The comments here remind me of why I should never read the comments here. It's discrimination, people!!! Illegal! This is how you catch those people that are breaking the law.

David Briegel

Mon, Feb 14, 2011 : 2:47 p.m.

xmo, More justification for law breaking discriminators! Explain that "value" to us? Is it moral? Ethical? Religous? Is the bank robber "set up" because the bank was there? Stop hating lawyers (except those noble corporate types). You may need one some day!
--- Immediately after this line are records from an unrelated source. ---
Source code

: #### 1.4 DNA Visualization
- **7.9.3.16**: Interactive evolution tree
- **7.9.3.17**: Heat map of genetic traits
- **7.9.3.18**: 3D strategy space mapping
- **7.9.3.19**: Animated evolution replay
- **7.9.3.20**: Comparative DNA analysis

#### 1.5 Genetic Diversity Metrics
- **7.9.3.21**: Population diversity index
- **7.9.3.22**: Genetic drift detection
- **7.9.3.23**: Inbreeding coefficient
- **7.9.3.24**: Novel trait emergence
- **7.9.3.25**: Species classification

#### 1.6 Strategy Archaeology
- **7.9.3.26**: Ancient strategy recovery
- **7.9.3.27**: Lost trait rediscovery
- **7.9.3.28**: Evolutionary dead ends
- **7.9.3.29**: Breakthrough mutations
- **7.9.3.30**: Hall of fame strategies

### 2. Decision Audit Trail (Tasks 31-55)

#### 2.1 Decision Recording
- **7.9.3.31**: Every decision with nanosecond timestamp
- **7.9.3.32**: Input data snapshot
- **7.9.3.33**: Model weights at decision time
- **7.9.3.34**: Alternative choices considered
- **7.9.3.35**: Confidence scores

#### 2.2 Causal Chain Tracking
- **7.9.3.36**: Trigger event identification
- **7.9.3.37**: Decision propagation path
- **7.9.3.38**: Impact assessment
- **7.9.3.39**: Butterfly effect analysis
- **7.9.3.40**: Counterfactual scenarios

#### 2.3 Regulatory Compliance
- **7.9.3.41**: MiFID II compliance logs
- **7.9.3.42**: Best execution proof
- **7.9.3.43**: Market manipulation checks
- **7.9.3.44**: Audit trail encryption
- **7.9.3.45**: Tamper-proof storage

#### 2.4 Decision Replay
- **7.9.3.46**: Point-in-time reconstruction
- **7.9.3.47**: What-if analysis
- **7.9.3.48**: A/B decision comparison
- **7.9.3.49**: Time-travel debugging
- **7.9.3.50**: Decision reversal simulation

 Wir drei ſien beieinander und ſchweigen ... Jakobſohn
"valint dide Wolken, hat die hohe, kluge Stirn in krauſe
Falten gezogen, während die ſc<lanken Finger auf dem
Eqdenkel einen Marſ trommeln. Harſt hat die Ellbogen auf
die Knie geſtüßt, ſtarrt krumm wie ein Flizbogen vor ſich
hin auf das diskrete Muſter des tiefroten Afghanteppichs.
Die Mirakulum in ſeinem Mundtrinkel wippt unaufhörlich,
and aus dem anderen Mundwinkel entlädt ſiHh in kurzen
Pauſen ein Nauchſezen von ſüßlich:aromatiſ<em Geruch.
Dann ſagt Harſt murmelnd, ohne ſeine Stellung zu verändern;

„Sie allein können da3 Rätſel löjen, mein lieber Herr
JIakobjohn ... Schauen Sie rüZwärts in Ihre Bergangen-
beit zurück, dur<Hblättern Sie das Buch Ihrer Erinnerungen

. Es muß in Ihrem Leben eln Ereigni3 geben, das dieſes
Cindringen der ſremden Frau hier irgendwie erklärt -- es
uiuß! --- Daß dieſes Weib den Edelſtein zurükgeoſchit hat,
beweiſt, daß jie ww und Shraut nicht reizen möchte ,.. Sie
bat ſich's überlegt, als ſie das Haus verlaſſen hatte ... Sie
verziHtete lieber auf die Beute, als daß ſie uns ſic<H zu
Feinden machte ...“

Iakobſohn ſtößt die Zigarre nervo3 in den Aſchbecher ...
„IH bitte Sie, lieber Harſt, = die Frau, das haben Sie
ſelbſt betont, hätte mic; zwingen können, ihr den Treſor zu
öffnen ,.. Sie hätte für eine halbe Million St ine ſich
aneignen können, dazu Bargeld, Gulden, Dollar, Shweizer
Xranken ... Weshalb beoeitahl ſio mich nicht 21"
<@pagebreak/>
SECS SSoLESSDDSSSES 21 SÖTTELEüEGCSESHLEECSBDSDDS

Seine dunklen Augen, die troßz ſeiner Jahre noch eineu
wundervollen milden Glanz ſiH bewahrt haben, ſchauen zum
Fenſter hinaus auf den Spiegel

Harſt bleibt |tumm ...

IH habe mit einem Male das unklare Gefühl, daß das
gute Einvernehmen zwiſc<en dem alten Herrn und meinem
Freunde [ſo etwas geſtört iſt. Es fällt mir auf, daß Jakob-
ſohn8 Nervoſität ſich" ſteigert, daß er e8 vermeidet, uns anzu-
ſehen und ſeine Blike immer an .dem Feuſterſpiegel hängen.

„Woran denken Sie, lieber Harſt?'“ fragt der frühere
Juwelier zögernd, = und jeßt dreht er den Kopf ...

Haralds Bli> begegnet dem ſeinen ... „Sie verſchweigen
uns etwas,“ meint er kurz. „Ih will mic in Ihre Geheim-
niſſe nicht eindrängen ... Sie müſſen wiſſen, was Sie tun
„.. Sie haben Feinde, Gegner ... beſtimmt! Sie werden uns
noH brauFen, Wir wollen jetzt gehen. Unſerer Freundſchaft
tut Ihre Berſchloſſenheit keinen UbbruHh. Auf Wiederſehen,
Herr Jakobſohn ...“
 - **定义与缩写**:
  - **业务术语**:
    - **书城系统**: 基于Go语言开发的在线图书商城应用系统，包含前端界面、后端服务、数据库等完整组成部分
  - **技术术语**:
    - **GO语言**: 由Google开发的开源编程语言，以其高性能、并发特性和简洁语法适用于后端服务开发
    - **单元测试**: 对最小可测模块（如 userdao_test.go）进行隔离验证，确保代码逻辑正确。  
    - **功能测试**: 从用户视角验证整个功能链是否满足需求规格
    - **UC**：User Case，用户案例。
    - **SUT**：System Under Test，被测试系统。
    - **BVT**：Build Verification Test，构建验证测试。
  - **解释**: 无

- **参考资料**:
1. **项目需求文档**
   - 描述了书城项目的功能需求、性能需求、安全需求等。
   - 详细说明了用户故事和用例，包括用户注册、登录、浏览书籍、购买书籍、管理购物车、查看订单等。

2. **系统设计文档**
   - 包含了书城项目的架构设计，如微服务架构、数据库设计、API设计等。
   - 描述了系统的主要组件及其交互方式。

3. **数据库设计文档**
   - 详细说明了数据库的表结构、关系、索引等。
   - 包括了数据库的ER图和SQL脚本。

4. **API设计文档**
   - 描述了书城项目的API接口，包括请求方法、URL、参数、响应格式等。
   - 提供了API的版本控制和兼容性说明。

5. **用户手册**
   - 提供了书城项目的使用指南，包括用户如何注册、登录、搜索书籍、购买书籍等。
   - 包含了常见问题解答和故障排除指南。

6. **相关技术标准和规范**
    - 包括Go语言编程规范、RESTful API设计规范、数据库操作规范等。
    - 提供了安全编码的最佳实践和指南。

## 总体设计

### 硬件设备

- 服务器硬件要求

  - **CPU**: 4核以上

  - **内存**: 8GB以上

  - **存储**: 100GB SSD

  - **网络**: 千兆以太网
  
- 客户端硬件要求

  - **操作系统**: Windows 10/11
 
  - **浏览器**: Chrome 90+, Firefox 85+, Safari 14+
Mon, Feb 14, 2011 : 2:30 p.m.

Let's look at what this "Fair Housing Group" does: They try to find victims so that they can punish the businesses that own the places where the "Victims" will live. This adds to the rental prices that these "Victims" will then have to pay in rent. Everyone else who rents at one of these "Fair Housing" buildings also has to pay higher rents. The winners are lawyers, the Anti-Business Fair Housing Group and the victim groups (blacks, latino's Gays, etc) The Losers are the renters, the poor, Businesses and the community! Thanks Fair Housing Group!

Macabre Sunset

Mon, Feb 14, 2011 : 8:44 a.m.

Just remember that when you are complaining about higher rents for these flea traps, a good portion of your rent money goes to support the "lawyers" who take these shakedowns (I mean cases) on contingency.

David Briegel

Mon, Feb 14, 2011 : 4:21 a.m.

It is so sad. From the comments below America has a long way to go. Still! Imagine the outrage if it was White folks who were discriminated against. Do you really believe that if you discriminate and get caught that you were "set up". American inJustice is still very much alive!! The truth hurts. The truth will set you free!

Joel Batterman

Mon, Feb 14, 2011 : 2:41 a.m.

Congress removed most meaningful enforcement provisions from the 1968 Fair Housing Act before its passage. For taking that burden on themselves, Center staff and volunteers deserve our gratitude and respect. Without their work, we'd be still farther from fulfilling the ideals of justice and equality in this region.


Mon, Feb 14, 2011 : 2:37 a.m.

Wow What a waste of time and resources


Mon, Feb 14, 2011 : 2:06 a.m.

Basically wasting apartment manager's time as she trots all of her fake renters through buidings to look at units they have no intention of renting. Company's should charge a $30 - $50 application fee that could be applied to the first month's rent and this would stop this.


Mon, Feb 14, 2011 : 4:35 a.m.

So, just to be clear, you're saying that you think that race and gender discrimination is worth $30 - $50?


Mon, Feb 14, 2011 : 2:22 a.m.

So you're saying you think people should be charged a fee to look at an apartment? What if they don't like it and don't end up renting it? Is the fee then refunded since it can't be applied to the first month's rent? If that is the case how would that stop "fake" renters from looking at apartments they have no intention of renting?


Mon, Feb 14, 2011 : 1:48 a.m.

Wait a minute it is not called "set up" time... Everyone has a fair right too housing weather you are black, white, purple or pink. Wheel chair bound using a walker, cane, blind cane. I agree there is so much nit picking on who can rent from where. You did not look at that if you got in as a good person then did a crime how others would look at you. Abide by the housing rules and everyone should get alone. I leave you alone, you leave me alone, Live your business, I live my business. Say "Hi" in the parking lot


Mon, Feb 14, 2011 : 1:05 a.m.

Is it just me...or does this politically-correct version of "a set up" seem pretty tawdry and tasteless...sorta like an "oh well, the ends justify the means"...? I'm reminded of the cops who pose as 13 years old in "To Catch a Predator", or perhaps reality t.v.'s "What Would You Do?"